Önce Avrupa sonra ABD merkez bankası... Resesyon kaygısı, ekonominin fazla yavaşlama riski, işsizlik beklentileriyle düğmeye bastı. Hatta Fed dört yıl aradan sonra oldukça cesur bir adım attı. Üstelik enflasyonda beklediği seviyeye gelmese de freni bırakmaya karar verdi. Tabii, bu adımın Kasım ayında yapılacak ABD seçimleriyle pekala ilişkili olduğunu söylemek gerekir. Düşünün bizde olsa kıyamet kopardı, hemen Merkez Bankası'nın bağımsızlığı masaya yatırılırdı.
Ne diyeyim!
Fed'in hemen arkasından dün de bizim Türkiye Cumhuriyet Merkez Bankası'nın (TCMB) toplantısı oldu. Fed marj açsa da TCMB politikasını değiştirmedi. Faizi yüzde 50'de bıraktı. Karar metnine de "para politikası araçları etkin şekilde kullanılacak" notu düştü. Tabii, bu ifade ağustos metninde "Para politikası duruşu sıkılaştırılacak" cümlesine göre kimi ekonomistler tarafından yumuşama sinyali olarak görüldü.

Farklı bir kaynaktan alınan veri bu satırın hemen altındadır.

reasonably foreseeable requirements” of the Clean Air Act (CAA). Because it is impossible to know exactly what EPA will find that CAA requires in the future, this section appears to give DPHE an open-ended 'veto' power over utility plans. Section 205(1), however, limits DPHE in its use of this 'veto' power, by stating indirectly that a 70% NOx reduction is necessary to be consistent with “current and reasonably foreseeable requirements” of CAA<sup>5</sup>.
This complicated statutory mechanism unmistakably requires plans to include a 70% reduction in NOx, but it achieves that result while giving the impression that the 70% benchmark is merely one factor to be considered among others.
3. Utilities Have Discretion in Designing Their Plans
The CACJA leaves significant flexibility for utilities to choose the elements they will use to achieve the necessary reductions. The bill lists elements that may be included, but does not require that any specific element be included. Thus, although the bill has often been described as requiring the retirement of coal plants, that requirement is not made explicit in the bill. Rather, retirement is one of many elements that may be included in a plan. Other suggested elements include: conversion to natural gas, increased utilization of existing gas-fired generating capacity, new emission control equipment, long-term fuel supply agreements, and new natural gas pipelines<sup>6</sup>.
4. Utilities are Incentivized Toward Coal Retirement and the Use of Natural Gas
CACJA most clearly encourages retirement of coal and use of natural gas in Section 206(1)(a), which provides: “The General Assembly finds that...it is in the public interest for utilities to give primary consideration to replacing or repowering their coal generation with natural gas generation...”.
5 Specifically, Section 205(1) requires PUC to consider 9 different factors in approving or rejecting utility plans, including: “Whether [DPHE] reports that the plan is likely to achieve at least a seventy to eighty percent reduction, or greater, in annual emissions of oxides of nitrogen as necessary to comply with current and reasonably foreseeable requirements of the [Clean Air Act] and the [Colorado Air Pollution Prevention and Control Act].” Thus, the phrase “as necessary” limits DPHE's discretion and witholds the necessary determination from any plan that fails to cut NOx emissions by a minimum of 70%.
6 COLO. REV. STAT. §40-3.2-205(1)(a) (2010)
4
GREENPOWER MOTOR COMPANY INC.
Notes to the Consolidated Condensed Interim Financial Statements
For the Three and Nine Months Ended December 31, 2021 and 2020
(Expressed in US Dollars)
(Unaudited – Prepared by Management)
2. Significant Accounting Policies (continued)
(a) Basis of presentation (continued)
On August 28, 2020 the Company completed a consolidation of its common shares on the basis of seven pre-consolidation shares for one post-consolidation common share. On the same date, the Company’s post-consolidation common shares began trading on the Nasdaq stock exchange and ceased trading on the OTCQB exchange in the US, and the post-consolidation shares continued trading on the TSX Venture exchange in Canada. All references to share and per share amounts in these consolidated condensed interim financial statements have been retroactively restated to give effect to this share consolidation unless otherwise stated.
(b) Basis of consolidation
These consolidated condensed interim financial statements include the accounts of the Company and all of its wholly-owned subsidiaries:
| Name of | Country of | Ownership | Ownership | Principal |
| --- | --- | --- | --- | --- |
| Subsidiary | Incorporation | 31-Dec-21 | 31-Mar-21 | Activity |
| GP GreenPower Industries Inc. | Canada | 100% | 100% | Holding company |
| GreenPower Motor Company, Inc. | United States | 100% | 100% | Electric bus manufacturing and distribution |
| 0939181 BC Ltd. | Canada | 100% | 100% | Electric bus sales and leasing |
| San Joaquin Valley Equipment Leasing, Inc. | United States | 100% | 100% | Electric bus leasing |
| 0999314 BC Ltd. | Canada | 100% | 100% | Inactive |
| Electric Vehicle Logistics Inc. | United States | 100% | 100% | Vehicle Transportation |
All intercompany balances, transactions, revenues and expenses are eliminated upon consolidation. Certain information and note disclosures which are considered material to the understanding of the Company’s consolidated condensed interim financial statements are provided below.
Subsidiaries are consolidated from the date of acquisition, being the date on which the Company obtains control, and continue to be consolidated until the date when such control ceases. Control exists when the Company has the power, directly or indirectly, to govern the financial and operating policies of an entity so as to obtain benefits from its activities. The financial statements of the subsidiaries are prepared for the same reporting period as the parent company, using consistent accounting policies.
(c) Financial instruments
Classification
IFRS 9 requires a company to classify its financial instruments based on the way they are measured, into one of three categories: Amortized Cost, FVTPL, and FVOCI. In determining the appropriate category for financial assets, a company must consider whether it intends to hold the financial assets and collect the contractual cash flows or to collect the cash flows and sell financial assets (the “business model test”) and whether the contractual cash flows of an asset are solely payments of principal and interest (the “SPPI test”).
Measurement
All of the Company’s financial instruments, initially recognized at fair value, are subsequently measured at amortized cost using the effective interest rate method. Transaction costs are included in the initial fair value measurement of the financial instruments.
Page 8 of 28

Bana göre, TCMB'nin açıklamasında para politikasına sıkılaştırma referansı yok ama faizleri düşürmeye başlayacağına dair bir izlenim de bulunmuyor. Doğruluğunu yanlışlığını bir kenara bırakalım, 2025'e kadar bir indirim yapacağını sanmıyorum.
Peki tablo kötüleşirse...
Öyle ya...
Şimdiden öncü durgunluk sinyalleri geliyor. Sıkı para politikasının ekonomideki soğuma etkisi kendini talepten çok üretim ayağında gösterdi. Otomotiv piyasasında sert düşüş var. İmalat sanayisinde üretim dört aydır azalıyor. Keza inşaat sektöründe de durum pek iç açıcı değil... Makine ve teçhizat yatırımlarında daralma var. İhracat pazarları hareketli olsa da kura bağlı dış pazar fiyatlamasında dolayısıyla da siparişlerde sıkıntı yaşayan sektörler var. Önümüzdeki süreçte reel sektörde iflas, konkordato, kapanan şirket sayılarının yükselmesi durumunda işsizliğin artması kaçınılmaz.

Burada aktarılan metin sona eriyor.